Corporate hijacking of food is the most important health hazard of our time

Debashis Singh
PMCID: PMC1140368  PMID: 14563740

Globalisation of agricultural and food production will lead to further hunger and malnutrition in the world and represents the most important health hazard of our time, Dr Vandana Shiva, founder of the Research Foundation for Science, Technology and Ecology, told a London audience this week.

The foundation, which is based in New Delhi, is dedicated to independent research, and, in partnership with local communities and social movements, tries to tackle current ecological and social issues.

Dr Shiva, whose talk was entitled "Biodiversity, biotechnology and intellectual property: globalisation and the changing determinants of health," was delivering the annual lecture organised jointly by the International Health and Medical Education Centre (which is based at University College London) and the Lancet .

Dr Shiva has long campaigned against the globalisation and corporate control of agriculture. Her talk explored the political and economic conditions that have led to changes in agriculture and food production but concentrated on three main areas—intellectual property rights, a development she termed "biopiracy," and the commercial controls and manipulation of research.

Large corporations are using intellectual property rights to patent indigenous medicinal plants, seeds, genetic resources, and medicines and are depriving local communities of food, resources, and livelihoods.
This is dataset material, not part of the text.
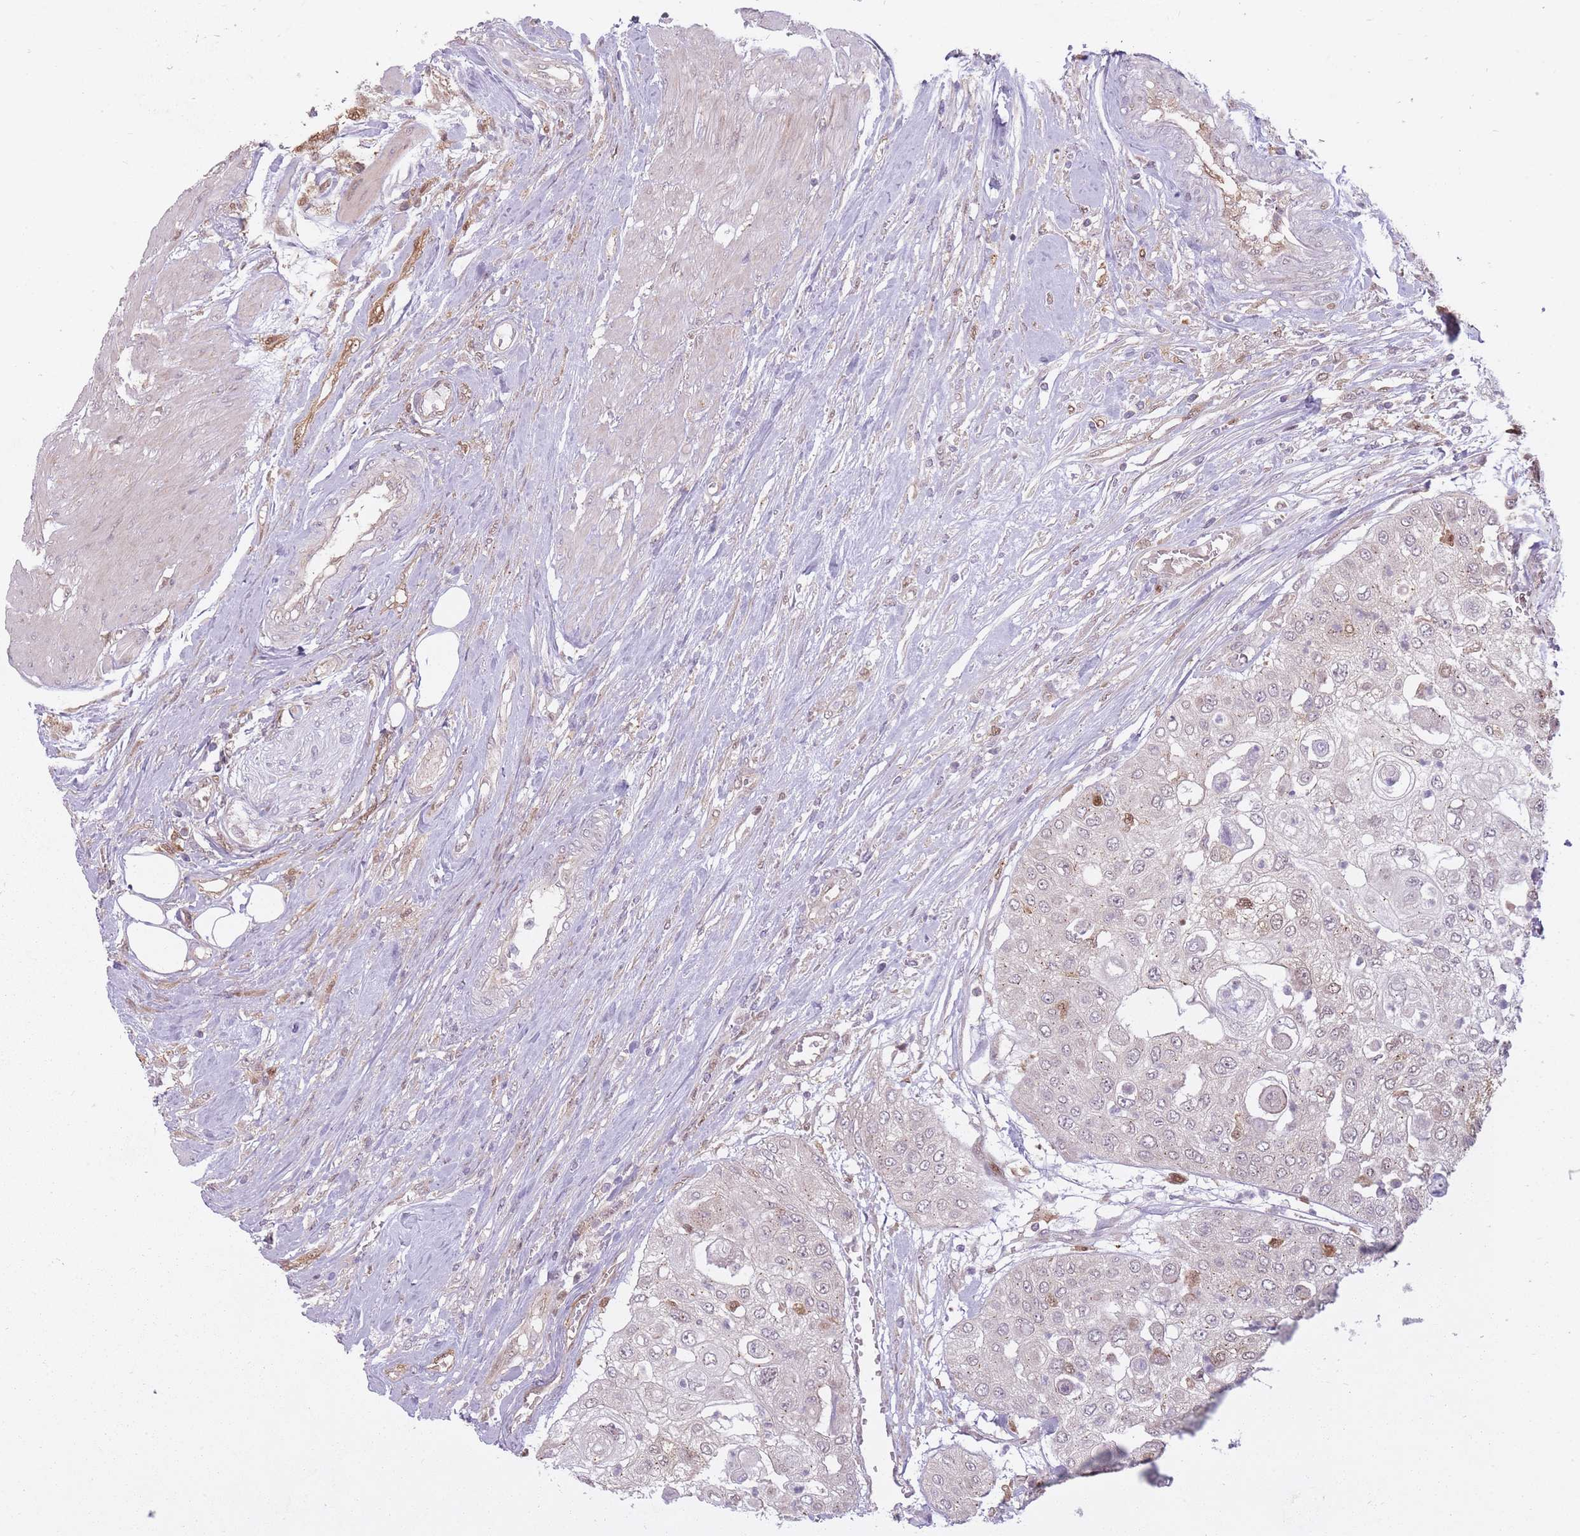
{"staining": {"intensity": "weak", "quantity": "<25%", "location": "nuclear"}, "tissue": "urothelial cancer", "cell_type": "Tumor cells", "image_type": "cancer", "snomed": [{"axis": "morphology", "description": "Urothelial carcinoma, High grade"}, {"axis": "topography", "description": "Urinary bladder"}], "caption": "The micrograph exhibits no significant expression in tumor cells of urothelial cancer.", "gene": "LGALS9", "patient": {"sex": "female", "age": 79}}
Through the use of such rights, she said, "biopiracy" was occurring, whereby biological resources were being taken without permission from one country to build up global economies in another. She cited the examples of the transfer of basmati varieties of rice from India to build up the rice economy of the United States, and the free flow of neem seeds from the farms of India to large corporations who export them.

"Biopiracy" deprived indigenous communities by not only excluding them from global markets but also allowing corporations to have monopoly control over scarce biological resources and what was once their traditional knowledge, she said. All these factors were pushing the poor to starvation.

Dr Shiva also discussed the commercial control of research and presented data, suggesting that private sector research did not give high enough priority to safety issues and presented a health hazard in itself.

She said: "Health is a human right. Research is no longer in the public domain, and so this increases the health hazard and decreases people’s capacity to respond."